You probably don't wish to identify and correct the numerous errors, over-generalisations and misguided conclusions in these two articles (PS no dinosaur fossils have been found at the Grand Canyon).

I'm commenting simply because in the real geological world I have just watched this TV programme; it was very interesting:
Catastrophic past megafloods in the Channeled Scablands, Iceland and Straits of Dover.

ashleyhr said...

Sorry - wasn't implying you were claiming dinosaur fossils had been found in Grand Canyon layers. Was just making a point that perhaps they should be if it was formed during Noah's Flood (and dinosaurs went extinct less than 4,500 years ago).

My understanding is that all but the very topmost layers at the Grand Canyon are much too old for dinosaur fossils to be present (though the canyon itself was carved, slowly, sometime after dinosaurs went extinct).

Anonymous said...

//no dinosaur fossils have been found at the Grand Canyon//

There are also no fossils of chocolate ices. Your remark has no substance.
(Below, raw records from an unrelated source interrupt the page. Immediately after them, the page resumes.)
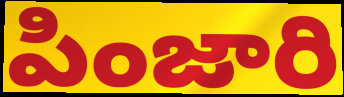
పింజారి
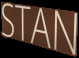
STAN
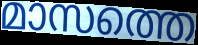
മാസത്തെ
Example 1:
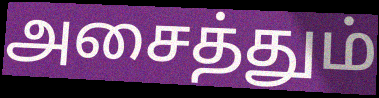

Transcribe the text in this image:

அசைத்தும்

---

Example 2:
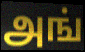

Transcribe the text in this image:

அங்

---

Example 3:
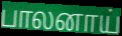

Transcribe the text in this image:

பாலனாய்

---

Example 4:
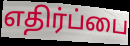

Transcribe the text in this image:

எதிர்ப்பை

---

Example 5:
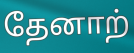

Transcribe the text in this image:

தேனாற்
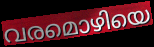
വരമൊഴിയെ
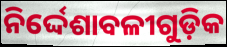
ନିର୍ଦ୍ଦେଶାବଳୀଗୁଡ଼ିକ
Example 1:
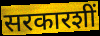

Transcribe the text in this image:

सरकारशीं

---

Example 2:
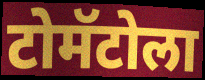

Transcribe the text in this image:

टोमॅटोला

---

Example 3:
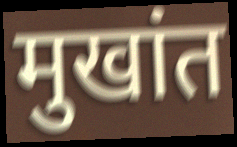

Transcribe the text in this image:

मुखांत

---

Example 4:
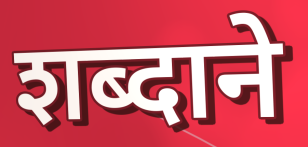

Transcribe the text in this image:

शब्दाने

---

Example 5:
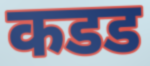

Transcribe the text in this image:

कडड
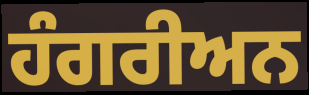
ਹੰਗਰੀਅਨ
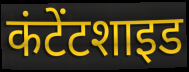
कंटेंटशाइड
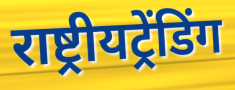
राष्ट्रीयट्रेंडिंग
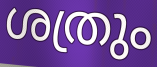
ശത്രും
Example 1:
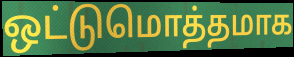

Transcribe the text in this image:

ஒட்டுமொத்தமாக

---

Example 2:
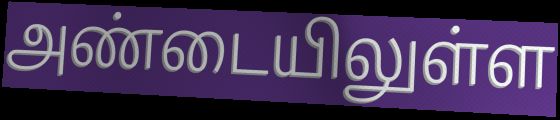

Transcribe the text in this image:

அண்டையிலுள்ள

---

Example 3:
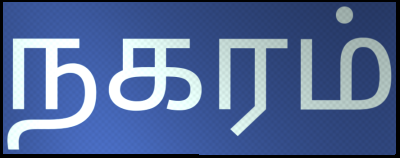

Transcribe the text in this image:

நகரம்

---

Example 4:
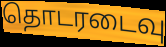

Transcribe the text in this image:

தொடரடைவு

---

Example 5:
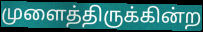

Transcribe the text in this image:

முளைத்திருக்கின்ற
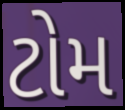
ટોમ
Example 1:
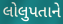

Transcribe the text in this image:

લોલુપતાને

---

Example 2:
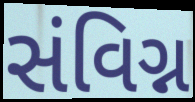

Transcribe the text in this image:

સંવિગ્ન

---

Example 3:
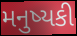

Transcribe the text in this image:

મનુષ્યકી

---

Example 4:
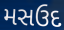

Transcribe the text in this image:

મસઉદ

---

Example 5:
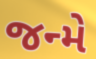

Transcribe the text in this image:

જન્મે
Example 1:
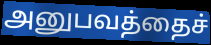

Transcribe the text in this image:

அனுபவத்தைச்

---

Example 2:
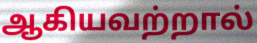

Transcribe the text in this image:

ஆகியவற்றால்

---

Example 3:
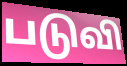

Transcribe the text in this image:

படுவி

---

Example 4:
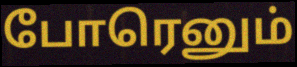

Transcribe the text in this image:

போரெனும்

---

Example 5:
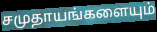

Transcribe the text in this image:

சமுதாயங்களையும்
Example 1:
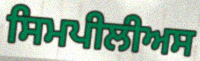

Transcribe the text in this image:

ਸਿਮਪੀਲੀਅਸ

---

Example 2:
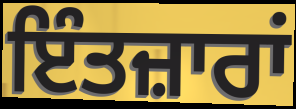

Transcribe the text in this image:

ਇੰਤਜ਼ਾਰਾਂ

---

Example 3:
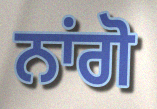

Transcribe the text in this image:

ਨਾਂਗੋ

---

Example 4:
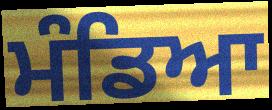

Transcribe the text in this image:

ਮੰਡਿਆ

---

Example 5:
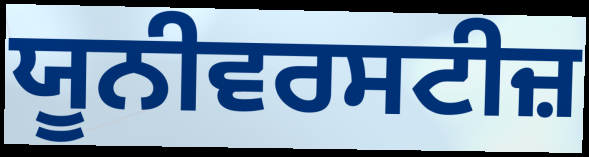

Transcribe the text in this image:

ਯੂਨੀਵਰਸਟੀਜ਼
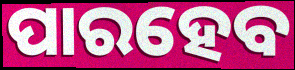
ପାରହେବ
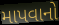
માપવાનો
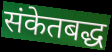
संकेतबद्ध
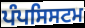
ਪੰਪਸਿਸਟਮ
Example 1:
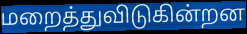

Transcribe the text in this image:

மறைத்துவிடுகின்றன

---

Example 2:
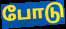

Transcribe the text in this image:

போடு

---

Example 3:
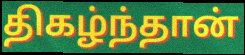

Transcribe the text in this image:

திகழ்ந்தான்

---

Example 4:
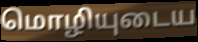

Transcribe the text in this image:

மொழியுடைய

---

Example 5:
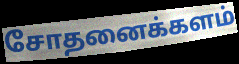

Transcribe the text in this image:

சோதனைக்களம்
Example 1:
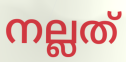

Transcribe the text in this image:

നല്ലത്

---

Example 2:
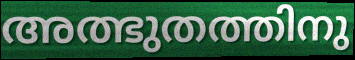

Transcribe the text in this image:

അത്ഭുതത്തിനു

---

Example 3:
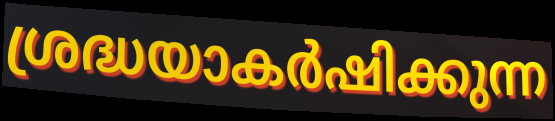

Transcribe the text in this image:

ശ്രദ്ധയാകർഷിക്കുന്ന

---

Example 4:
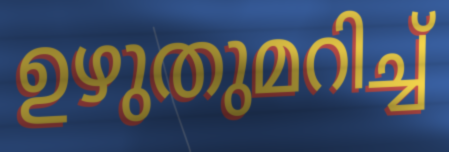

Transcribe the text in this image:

ഉഴുതുമറിച്ച്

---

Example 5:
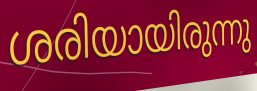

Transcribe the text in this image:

ശരിയായിരുന്നു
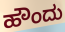
ಹೌಂದು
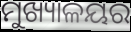
ମୁଖ୍ୟାଳୟର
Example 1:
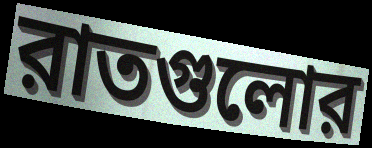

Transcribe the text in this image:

রাতগুলোর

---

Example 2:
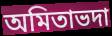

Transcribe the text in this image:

অমিতাভদা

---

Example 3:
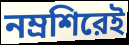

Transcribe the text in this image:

নম্রশিরেই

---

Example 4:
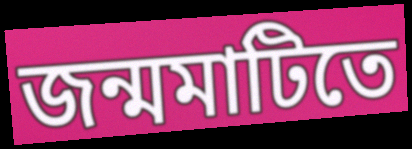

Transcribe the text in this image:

জন্মমাটিতে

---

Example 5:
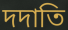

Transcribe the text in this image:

দদাতি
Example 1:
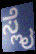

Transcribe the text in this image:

ಸ್ಲೈ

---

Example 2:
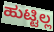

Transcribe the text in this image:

ಹುಟ್ಟಿಲ್ಲ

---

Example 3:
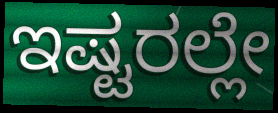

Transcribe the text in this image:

ಇಷ್ಟರಲ್ಲೇ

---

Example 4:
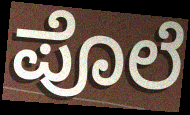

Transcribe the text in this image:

Just because creationists have different views than evolutionists doesn't make them any less valid. It is only secularist snobbery that makes comments about 'real geological world' and complains that Risner's article was saturated with unidentified errors.

Steve said...

Ashley said "though the canyon itself was carved, slowly, sometime after dinosaurs went extinct"--how could you possibly now how and when the canyon was carved? And the evidence suggests that a canyon such as this couldn't be carved slowly by a river the size of the Colorado. It was very likely a very fast and very large amount of water over a shorter time period. I'm sure you're aware of the catastrophic events that support such an idea. The fact that you think you can know how this feature on earth's surface was formed when no one was there to witness it and there's no evidence to support your claim is interesting.